:: Provided data
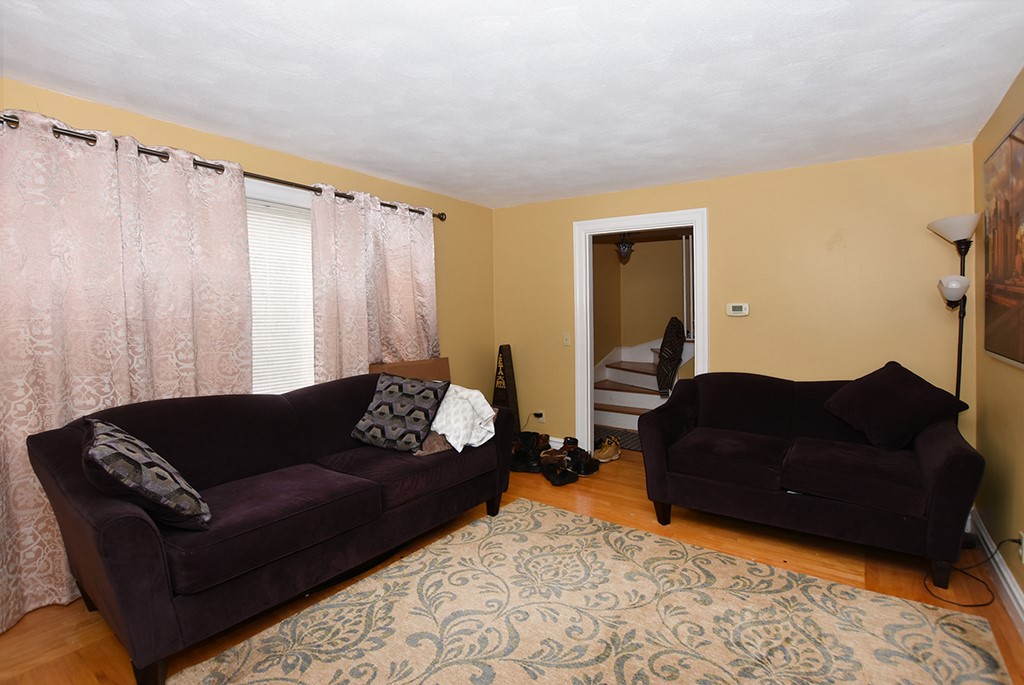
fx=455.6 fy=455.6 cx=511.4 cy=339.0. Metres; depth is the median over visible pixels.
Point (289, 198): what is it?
window
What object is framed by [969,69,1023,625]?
right wall
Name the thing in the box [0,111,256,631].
curtain
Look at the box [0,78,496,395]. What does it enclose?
left wall
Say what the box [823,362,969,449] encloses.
throw pillow
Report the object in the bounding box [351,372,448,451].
patterned pillow
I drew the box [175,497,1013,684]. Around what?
area rug
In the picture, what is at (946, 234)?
floor lamp
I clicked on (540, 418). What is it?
wall socket
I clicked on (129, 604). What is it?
sofa
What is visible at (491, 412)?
white cloth
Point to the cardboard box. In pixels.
(431, 362)
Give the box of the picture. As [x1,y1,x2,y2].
[982,113,1023,368]
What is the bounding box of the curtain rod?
[0,112,444,220]
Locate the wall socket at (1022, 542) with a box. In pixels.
[1018,531,1023,562]
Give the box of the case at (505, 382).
[491,345,519,427]
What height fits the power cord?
0.316 m
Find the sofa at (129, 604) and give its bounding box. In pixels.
[27,372,513,684]
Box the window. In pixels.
[246,177,316,393]
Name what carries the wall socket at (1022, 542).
attached to the right wall at (988, 458)
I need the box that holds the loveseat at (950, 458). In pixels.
[631,368,986,588]
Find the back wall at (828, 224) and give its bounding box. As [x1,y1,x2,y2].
[491,143,980,459]
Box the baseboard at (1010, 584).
[968,509,1023,637]
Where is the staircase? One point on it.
(626, 376)
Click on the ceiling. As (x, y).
(251, 140)
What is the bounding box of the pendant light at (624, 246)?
[615,233,634,262]
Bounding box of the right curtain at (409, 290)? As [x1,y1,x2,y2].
[309,185,438,379]
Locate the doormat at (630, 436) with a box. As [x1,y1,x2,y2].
[593,425,641,451]
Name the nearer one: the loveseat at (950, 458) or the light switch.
the loveseat at (950, 458)
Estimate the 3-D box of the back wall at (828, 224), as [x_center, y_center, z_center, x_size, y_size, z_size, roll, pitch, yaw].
[1.411,-0.070,3.973,3.826,2.470,0.124,1,3,35]
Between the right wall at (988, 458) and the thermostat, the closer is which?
the right wall at (988, 458)
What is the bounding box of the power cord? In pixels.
[922,534,1023,605]
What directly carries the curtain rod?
attached to the left wall at (313, 168)
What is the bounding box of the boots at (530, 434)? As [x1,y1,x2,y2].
[510,430,547,472]
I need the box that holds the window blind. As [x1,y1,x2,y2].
[247,200,315,393]
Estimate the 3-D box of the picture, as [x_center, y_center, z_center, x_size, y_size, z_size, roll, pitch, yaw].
[2.185,-0.425,1.911,0.035,1.085,1.464,1,3,35]
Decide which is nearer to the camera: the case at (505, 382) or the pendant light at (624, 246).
the case at (505, 382)
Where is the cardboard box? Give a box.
[367,357,450,381]
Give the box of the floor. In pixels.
[0,446,1023,684]
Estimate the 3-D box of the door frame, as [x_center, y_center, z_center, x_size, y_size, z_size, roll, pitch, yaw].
[1.130,0.040,4.070,1.147,2.221,0.170,1,3,35]
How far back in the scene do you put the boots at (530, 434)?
4.00 m
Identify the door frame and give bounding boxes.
[573,208,709,456]
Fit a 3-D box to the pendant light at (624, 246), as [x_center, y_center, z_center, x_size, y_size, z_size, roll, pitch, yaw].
[1.313,-1.148,5.291,0.240,0.467,0.240,1,3,35]
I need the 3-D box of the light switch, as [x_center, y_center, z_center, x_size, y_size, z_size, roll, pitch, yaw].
[0.527,0.001,4.403,0.073,0.119,0.018,1,3,35]
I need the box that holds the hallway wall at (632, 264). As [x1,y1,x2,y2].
[594,233,691,368]
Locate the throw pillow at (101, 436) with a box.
[81,416,211,531]
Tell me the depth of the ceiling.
2.08 m
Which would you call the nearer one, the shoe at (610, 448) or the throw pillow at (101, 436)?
the throw pillow at (101, 436)
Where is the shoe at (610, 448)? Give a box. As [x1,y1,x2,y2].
[593,435,621,462]
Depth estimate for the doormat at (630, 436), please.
5.00 m
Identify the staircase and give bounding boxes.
[591,335,691,438]
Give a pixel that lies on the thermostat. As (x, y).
(738, 306)
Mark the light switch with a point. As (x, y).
(566, 342)
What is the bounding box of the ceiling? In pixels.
[0,0,1023,208]
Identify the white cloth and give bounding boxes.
[431,385,496,451]
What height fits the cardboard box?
0.981 m
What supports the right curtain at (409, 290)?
hanging from the curtain rod
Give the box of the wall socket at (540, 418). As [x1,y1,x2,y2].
[533,410,544,422]
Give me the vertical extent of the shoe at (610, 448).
0.152 m
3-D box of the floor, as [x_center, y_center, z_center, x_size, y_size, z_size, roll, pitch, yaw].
[0.224,1.275,2.507,4.154,0.100,6.222,1,3,35]
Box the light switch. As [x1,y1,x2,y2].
[562,333,570,346]
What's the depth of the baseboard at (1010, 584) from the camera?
2.20 m
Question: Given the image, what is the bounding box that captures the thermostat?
[726,302,749,316]
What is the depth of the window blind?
3.06 m
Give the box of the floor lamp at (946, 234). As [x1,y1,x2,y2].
[925,214,980,408]
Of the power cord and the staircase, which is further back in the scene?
the staircase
::::
» **Exercise brief**: Search the data for "What supports the". Beginning with that line, set down every line through the last exactly.

» **Answer to this task**:
What supports the right curtain at (409, 290)?
hanging from the curtain rod
Give the box of the wall socket at (540, 418). As [x1,y1,x2,y2].
[533,410,544,422]
Give me the vertical extent of the shoe at (610, 448).
0.152 m
3-D box of the floor, as [x_center, y_center, z_center, x_size, y_size, z_size, roll, pitch, yaw].
[0.224,1.275,2.507,4.154,0.100,6.222,1,3,35]
Box the light switch. As [x1,y1,x2,y2].
[562,333,570,346]
What's the depth of the baseboard at (1010, 584) from the camera?
2.20 m
Question: Given the image, what is the bounding box that captures the thermostat?
[726,302,749,316]
What is the depth of the window blind?
3.06 m
Give the box of the floor lamp at (946, 234). As [x1,y1,x2,y2].
[925,214,980,408]
Of the power cord and the staircase, which is further back in the scene?
the staircase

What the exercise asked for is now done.